NUSTM / VLP-MABSA

107 stars 10 forks source link

Questions about how to process the original dataset #1

Open jc-ryan opened 2 years ago

jc-ryan commented 2 years ago

Nice work and nice repository ! But I still have some doubts about the repository~

  1. Could you please provide some more instructions about how to process the original MVSA dataset using the tools you mentioned? For example, what steps you have taken using the twitter_nlp to perform NER and how did you use sentiwordnet to matching the opinion words, finally what results we got after above processing. Same thing with Faster-RCNN and ANPs extractor.
  2. Could you please provide some sample data of the processed MVSA? It will be great if you could provide some example data into BaiduNetdisk, because I still have no idea about the exact data format with only MVSA_descriptions.txt provided, thus could not reproduce the pretraining part of your code.

Thanks a lot!

lyhuohuo commented 2 years ago

Thank you for your questions, i have added some details of processing the pre-training dataset in the README.md. I hope this could help you understand the pre-processing.

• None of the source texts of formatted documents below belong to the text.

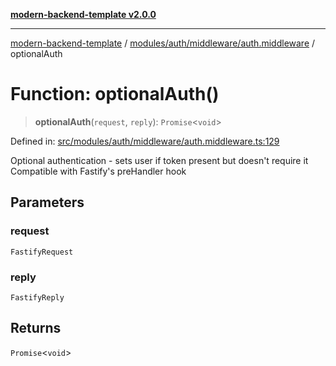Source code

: [**modern-backend-template v2.0.0**](../../../../../README.md)

***

[modern-backend-template](../../../../../modules.md) / [modules/auth/middleware/auth.middleware](../README.md) / optionalAuth

# Function: optionalAuth()

> **optionalAuth**(`request`, `reply`): `Promise`\<`void`\>

Defined in: [src/modules/auth/middleware/auth.middleware.ts:129](https://github.com/maemreyo/saas-4cus-nodejs/blob/2a5b3f3aa11335dfa561e80e1feabb8e6084261e/src/modules/auth/middleware/auth.middleware.ts#L129)

Optional authentication - sets user if token present but doesn't require it
Compatible with Fastify's preHandler hook

## Parameters

### request

`FastifyRequest`

### reply

`FastifyReply`

## Returns

`Promise`\<`void`\>
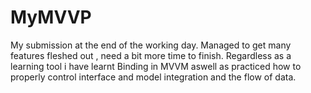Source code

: # MyMVVP

My submission at the end of the working day. Managed to get many features fleshed out , need a bit more time to finish. Regardless as a learning tool i have learnt Binding in MVVM aswell as practiced how to properly control interface and model integration and the flow of data.
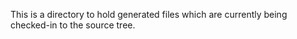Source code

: This is a directory to hold generated files which are currently being
checked-in to the source tree.
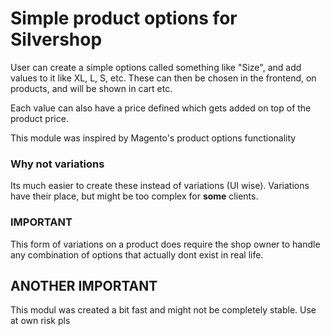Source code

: # Simple product options for Silvershop
User can create a simple options called something like "Size", and add values to it like XL, L, S, etc. These can then be chosen in the frontend, on products, and will be shown in cart etc.

Each value can also have a price defined which gets added on top of the product price.


This module was inspired by Magento's product options functionality

### Why not variations ###
Its much easier to create these instead of variations (UI wise). Variations have their place, but might be too complex for **some** clients.

### IMPORTANT ###
This form of variations on a product does require the shop owner to handle any combination of options that actually dont exist in real life.

## ANOTHER IMPORTANT ###
This modul was created a bit fast and might not be completely stable. Use at own risk pls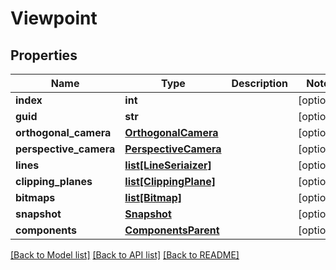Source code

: # Viewpoint

## Properties
Name | Type | Description | Notes
------------ | ------------- | ------------- | -------------
**index** | **int** |  | [optional] 
**guid** | **str** |  | [optional] 
**orthogonal_camera** | [**OrthogonalCamera**](OrthogonalCamera.md) |  | [optional] 
**perspective_camera** | [**PerspectiveCamera**](PerspectiveCamera.md) |  | [optional] 
**lines** | [**list[LineSeriaizer]**](LineSeriaizer.md) |  | [optional] 
**clipping_planes** | [**list[ClippingPlane]**](ClippingPlane.md) |  | [optional] 
**bitmaps** | [**list[Bitmap]**](Bitmap.md) |  | [optional] 
**snapshot** | [**Snapshot**](Snapshot.md) |  | [optional] 
**components** | [**ComponentsParent**](ComponentsParent.md) |  | [optional] 

[[Back to Model list]](../README.md#documentation-for-models) [[Back to API list]](../README.md#documentation-for-api-endpoints) [[Back to README]](../README.md)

PKUCSS commented 1 year ago

Thank you for your questions, i have added some details of processing the pre-training dataset in the README.md. I hope this could help you understand the pre-processing.

Thanks for your excellent work and patient feedback. Could you please release the processed pre-training data for better reproductivity?

SilyRab commented 1 year ago

请问对使用twitter_nlp工具没有抽出实体(方面术语)的样例,是删除了还是做了另外的处理?

SilyRab commented 1 year ago

请问最终预训练的数据量大概是多少

lyhuohuo commented 1 year ago

1.对于twitter_nlp工具没有抽出实体我们在预训练当中是作空处理的,因为下游任务上也有不存在实体的情况。 2.预训练的数据量大概是17000多。